## Problem to solve:
The pictures are to be left out when the listing below is reproduced word for word.

## Data section:
►

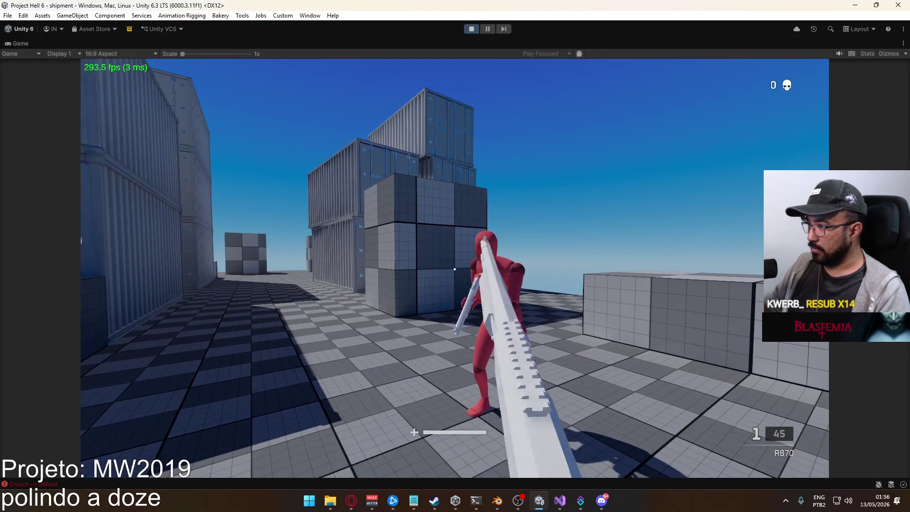
{"action": "key", "text": "r"}
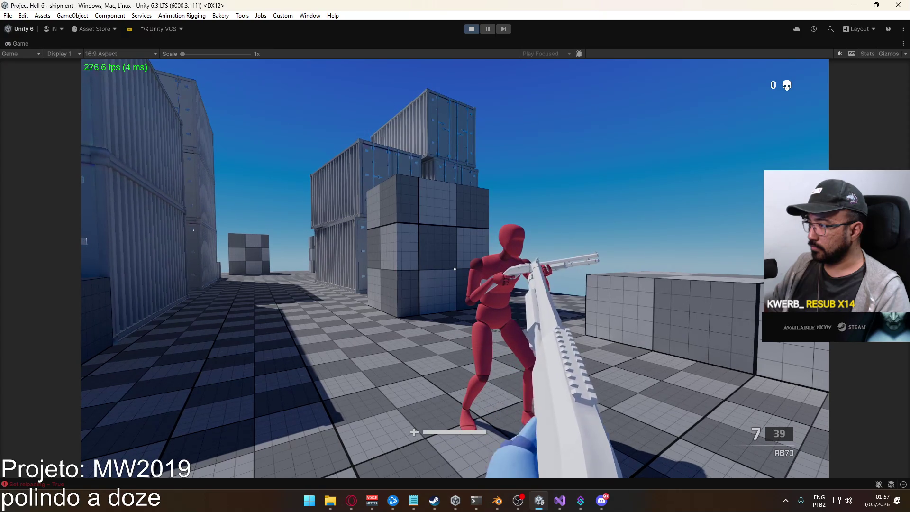
Shoot the red dummy crouched and aimed to read the pellet damage values
{"action": "key", "text": "w"}
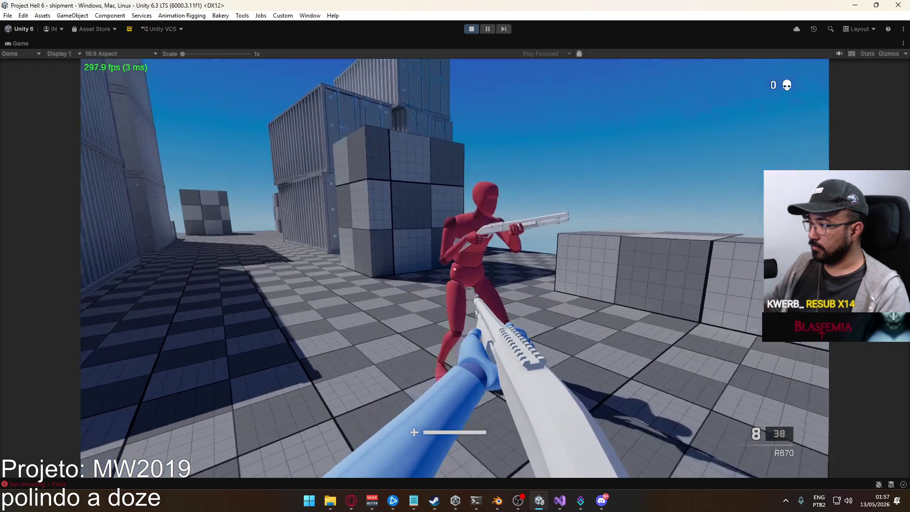
{"action": "key", "text": "c"}
{"action": "left_click", "coordinate": [455, 268]}
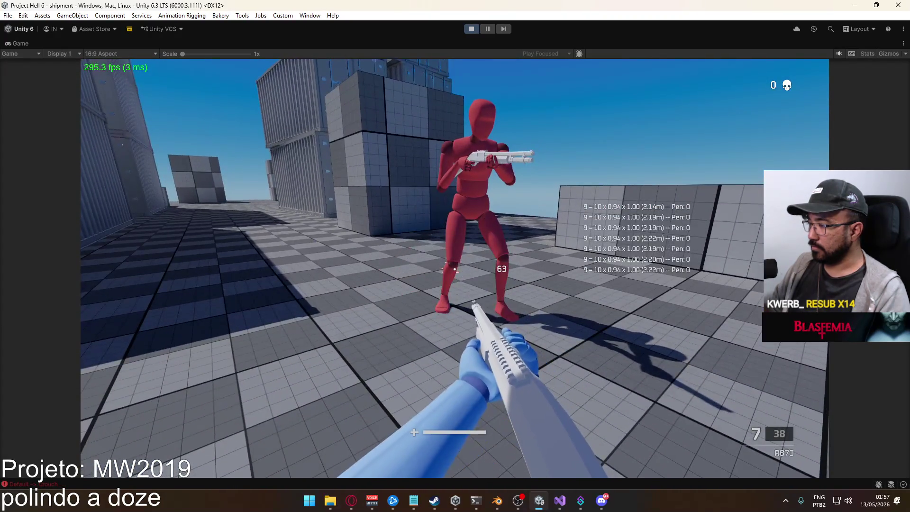
{"action": "key", "text": "c"}
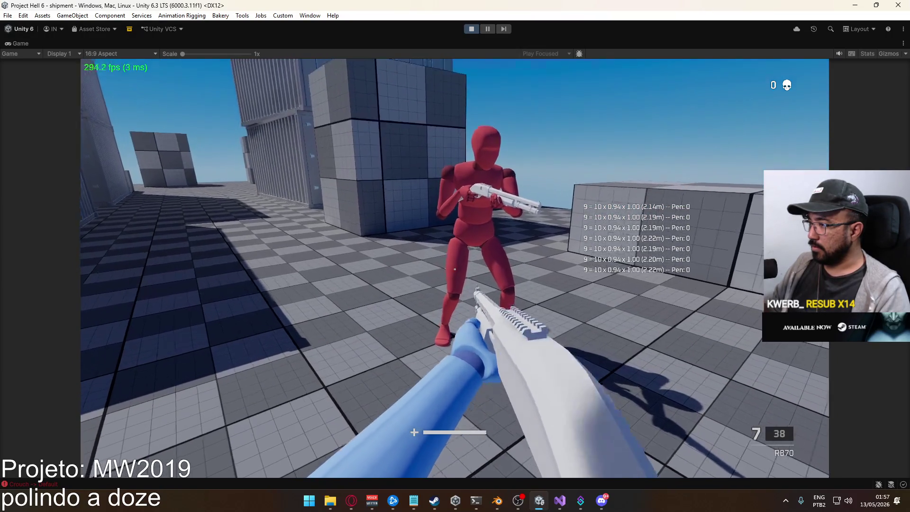
{"action": "right_click", "coordinate": [454, 268]}
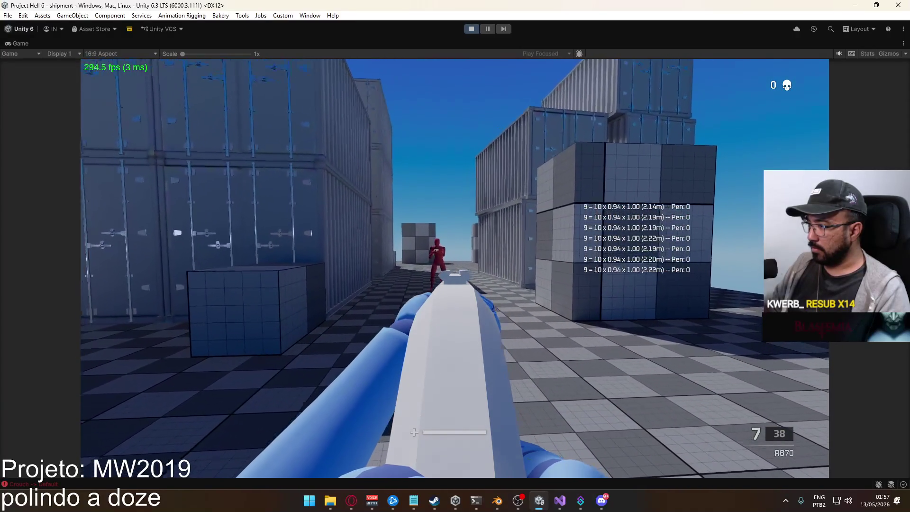
{"action": "left_click", "coordinate": [455, 269]}
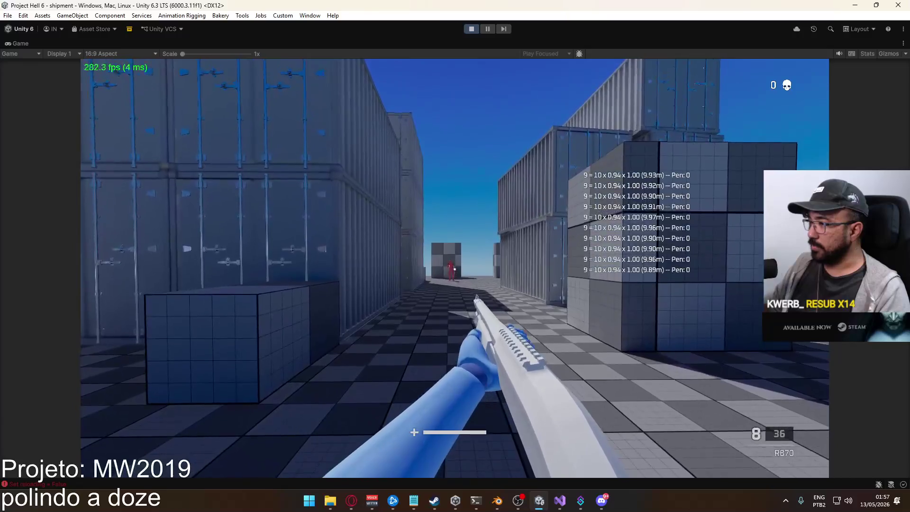
{"action": "key", "text": "c"}
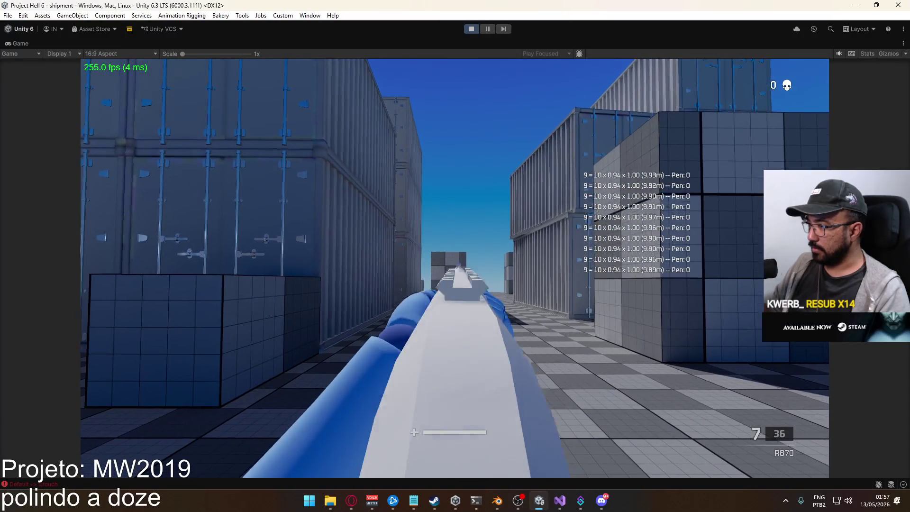
{"action": "left_click", "coordinate": [455, 267]}
{"action": "key", "text": "c"}
{"action": "key", "text": "a"}
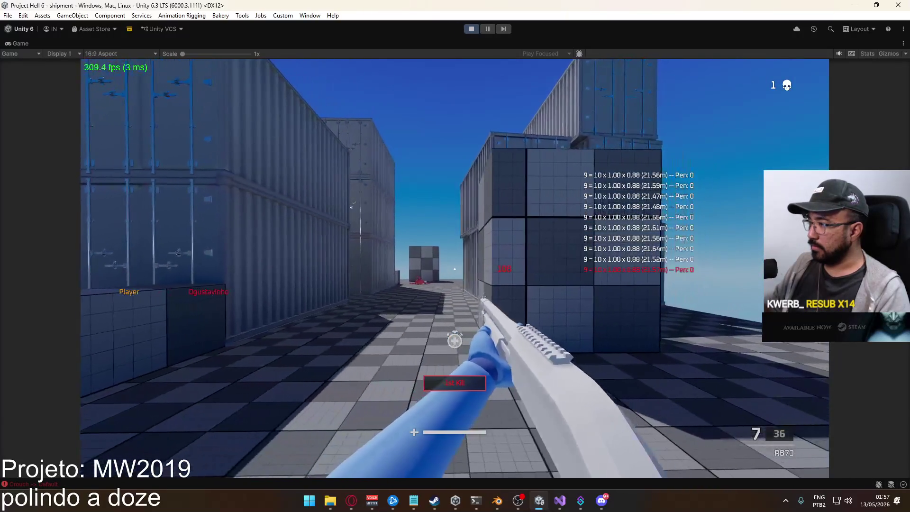
{"action": "key", "text": "d"}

◄

## Solution to the exercise:
{"action": "key", "text": "r"}
Shoot the red dummy crouched and aimed to read the pellet damage values
{"action": "key", "text": "w"}
{"action": "key", "text": "c"}
{"action": "left_click", "coordinate": [455, 268]}
{"action": "key", "text": "c"}
{"action": "right_click", "coordinate": [454, 268]}
{"action": "left_click", "coordinate": [455, 269]}
{"action": "key", "text": "c"}
{"action": "left_click", "coordinate": [455, 267]}
{"action": "key", "text": "c"}
{"action": "key", "text": "a"}
{"action": "key", "text": "d"}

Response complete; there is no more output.